------ DATA SUPPLIED ------
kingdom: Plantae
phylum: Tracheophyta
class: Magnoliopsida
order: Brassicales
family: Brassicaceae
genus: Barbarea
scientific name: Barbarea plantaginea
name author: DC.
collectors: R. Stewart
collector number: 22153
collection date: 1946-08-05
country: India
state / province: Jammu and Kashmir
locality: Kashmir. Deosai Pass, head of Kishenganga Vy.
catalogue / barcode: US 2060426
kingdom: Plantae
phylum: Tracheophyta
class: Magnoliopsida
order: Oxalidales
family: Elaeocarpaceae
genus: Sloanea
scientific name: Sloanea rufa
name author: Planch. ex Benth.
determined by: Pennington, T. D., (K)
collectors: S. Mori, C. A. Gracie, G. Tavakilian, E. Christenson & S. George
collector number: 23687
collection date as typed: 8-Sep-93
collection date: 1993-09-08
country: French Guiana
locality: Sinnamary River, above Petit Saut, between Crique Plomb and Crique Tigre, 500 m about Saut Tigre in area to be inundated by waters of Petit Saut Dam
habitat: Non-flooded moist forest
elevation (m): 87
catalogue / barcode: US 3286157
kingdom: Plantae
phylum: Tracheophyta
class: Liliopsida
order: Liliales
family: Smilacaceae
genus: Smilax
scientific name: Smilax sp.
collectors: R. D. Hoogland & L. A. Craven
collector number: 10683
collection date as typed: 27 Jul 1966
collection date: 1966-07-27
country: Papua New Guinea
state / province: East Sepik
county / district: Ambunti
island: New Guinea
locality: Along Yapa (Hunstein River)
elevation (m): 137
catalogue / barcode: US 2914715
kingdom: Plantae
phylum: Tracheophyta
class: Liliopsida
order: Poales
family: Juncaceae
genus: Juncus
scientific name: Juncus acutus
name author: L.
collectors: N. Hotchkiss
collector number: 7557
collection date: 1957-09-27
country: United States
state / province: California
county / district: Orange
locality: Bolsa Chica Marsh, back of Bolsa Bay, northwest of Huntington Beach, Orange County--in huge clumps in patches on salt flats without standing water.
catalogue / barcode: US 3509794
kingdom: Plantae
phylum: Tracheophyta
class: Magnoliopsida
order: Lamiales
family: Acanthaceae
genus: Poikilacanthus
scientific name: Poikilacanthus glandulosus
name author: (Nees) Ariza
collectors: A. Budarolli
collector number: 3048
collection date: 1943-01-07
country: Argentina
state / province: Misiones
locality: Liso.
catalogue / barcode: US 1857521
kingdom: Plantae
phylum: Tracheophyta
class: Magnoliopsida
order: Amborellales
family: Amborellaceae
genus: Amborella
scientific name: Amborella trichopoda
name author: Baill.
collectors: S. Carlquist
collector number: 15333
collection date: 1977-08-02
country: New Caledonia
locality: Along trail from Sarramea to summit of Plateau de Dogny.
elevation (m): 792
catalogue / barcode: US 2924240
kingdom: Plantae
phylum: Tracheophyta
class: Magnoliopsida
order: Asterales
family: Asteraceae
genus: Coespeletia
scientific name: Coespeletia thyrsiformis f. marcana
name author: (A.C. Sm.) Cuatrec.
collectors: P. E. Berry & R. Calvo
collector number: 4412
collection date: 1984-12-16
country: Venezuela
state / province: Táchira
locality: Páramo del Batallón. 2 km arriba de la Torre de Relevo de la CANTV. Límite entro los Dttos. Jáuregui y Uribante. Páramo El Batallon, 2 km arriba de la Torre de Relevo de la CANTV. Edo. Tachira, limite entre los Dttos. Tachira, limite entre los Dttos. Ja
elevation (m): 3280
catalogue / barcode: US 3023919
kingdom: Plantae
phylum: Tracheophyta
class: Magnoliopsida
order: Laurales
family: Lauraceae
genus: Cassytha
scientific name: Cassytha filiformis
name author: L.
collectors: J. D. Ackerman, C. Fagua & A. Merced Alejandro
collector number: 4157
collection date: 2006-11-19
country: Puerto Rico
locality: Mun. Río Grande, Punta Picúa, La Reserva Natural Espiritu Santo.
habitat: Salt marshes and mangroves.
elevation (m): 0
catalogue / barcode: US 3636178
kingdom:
------
=== GIVEN TASK ===
Pick out every line in the data above that contains the string "barcode", treating uppercase and lowercase letters as different, and copy each of those lines.

=== COMPLETE ANSWER ===
catalogue / barcode: US 2060426
catalogue / barcode: US 3286157
catalogue / barcode: US 2914715
catalogue / barcode: US 3509794
catalogue / barcode: US 1857521
catalogue / barcode: US 2924240
catalogue / barcode: US 3023919
catalogue / barcode: US 3636178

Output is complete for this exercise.